Aid agency logos.[Updated December 31] Ethiopian donors are considering further probes of allegations, made by Human Rights Watch, that the Ethiopian government is using development aid to suppress political dissent by conditioning access to essential government programs on support for the ruling party.

The allegations were made in a report released on October 19, Development without Freedom: How Aid Underwrites Repression in Ethiopia.

"If you don't play the ruling party's game, you get shut out. Yet foreign donors are rewarding this behavior with ever-larger sums of development aid", said Rona Peligal, Africa director at Human Rights Watch.

However, Irish Aid said on October 26 that its "examination, in consultation with the other major international aid donors in Ethiopia, does not support the Human Rights Watch allegations of widespread, systematic abuse".

John, O'Shea of GOAL said that a reference to GOAL in the report was "totally erroneous" and that GOAL had never encountered aid discrimination in the country, though he described the report as "damning".

The allegations provide a dilemma for donors. They can point to several achievements in recent years, while the Transparency International Corruption Perceptions Index released last month suggests that Ethiopia has been making strides in tackling corruption. How should donors respond?

In 2005, the World Bank and other donors suspended direct budget support to the Ethiopian government following post-election unrest in which 193 protestors were 'massacred' by the police and 20,000 people were arrested, including more than 100 opposition leaders, journalists and aid workers. Acccording to the rights watchdog, donors expressed fears of "political capture" of donor funds by the ruling party at the time.

Aid resumed in 2006 under a new decentralised program, "Protection of Basic Services." Money is channeled directly to district governments that, like the federal administration, are under ruling party control, yet are harder to monitor and more directly involved in day-to-day repression of the population, says Human Rights Watch.

Since 2005, however, the World Bank attributes significant achievements to aid from foreign donors under the Protection of Basic Services scheme:

  • 264,000 additional schoolteachers, raising primary enrolment from 68.5 percent (2005) to 83.5 percent (2009)
  • 35,000 health extension workers, increasing the immunisation rate from 70 (2005) to 81.6 percent (2009)
  • Rural access to potable water increased from 46 percent (2005) to 61.5 percent (2009)
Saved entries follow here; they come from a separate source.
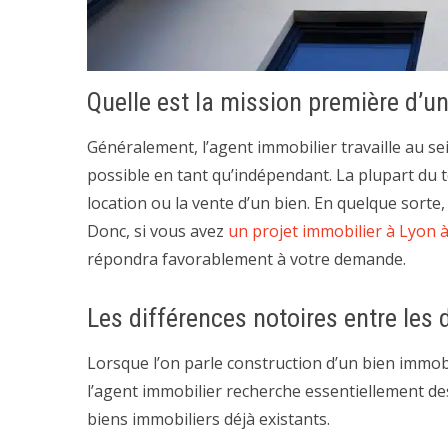
Quelle est la mission première d’u
Généralement, l’agent immobilier travaille au s
possible en tant qu’indépendant. La plupart du 
location ou la vente d’un bien. En quelque sorte,
Donc, si vous avez
un projet immobilier à Lyon à
répondra favorablement à votre demande.
Les différences notoires entre les
Lorsque l’on parle construction d’un bien immob
l’agent immobilier recherche essentiellement des
biens immobiliers déjà existants.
It also points to achievements in local government and accountability:

  • 90 percent of local governments posted budgets in public places
  • Quarterly audits took place for 95 percent of local governments nationwide (730 out of 770)

Based on those figures, aid to Ethiopia is far from being wasted and a foundation may be being laid from which future improvements in local governments can be built. Economic discrimination at the local level may now be more visible, which may have contributed to the perception that it is more prevalent.

Perhaps that investment in governance is paying off in other ways too. Ethiopia is ranked 116 out of 178 in the Transparency International Corruption Perceptions Index 2010, which is much higher than its income per capita ranking. In the 2005 Index, it was ranked 137 out of 159. Ethiopia's corruption score has been steadily improving from 2.2 in 2005 to 2.7 in 2009 and 2010 (higher is better), representing a 23% improvement.

Other recent publications document improvements in Ethiopia too, albeit over a longer period. According to the IFPRI, Concern and Welthungerhilfe 2010 Global Hunger Index (GHI), Ethiopia's GHI has improved from 43.7 in 1990 to 29.8 in 2010, which is the largest absolute improvement of any of the countries measured.

Assessing Progress in Africa toward the Millennium Development Goals, 2010 also reports a number of positive findings, including a greater than 50% fall in infant mortality since 1990. The proportion of women working in the non-agricultural jobs (47%) was found to be the joint highest in Africa. This may partly explain why Ethiopia has seen a 12.2% increase in its employment to population ratio from 1991 to 2007.

Aid, like any public or private spending, will rarely be free of problems or inefficiencies. Certainly, one cannot blame citizens for the actions of their governments. Furthermore, the worst governed countries are normally those where the need is most acute.

Nevertheless, even if aid to Ethiopia were producing positive results that outweighed the unintended consequences, it would be important to ask if changes in aid spending could minimise abuses and to ask whether or not some aid would be better spent elsewhere.

Rather than withdrawing completely from Ethiopia, it might be preferable to make aid there (and elsewhere) more conditional on political and human rights and/or good governance. While the IMF has given conditionality a bad name with one size fits all economic conditions, there have been a few attempts to push political reform using aid:

  • The Mo Ibrahim Foundation has taken a more radical approach with its Ibrahim Prize. The prize - the largest in the world - is awarded to a democratically elected former African Executive Head of State or Government who has observed the term limits set by the country's constitution and has left office in the last three years.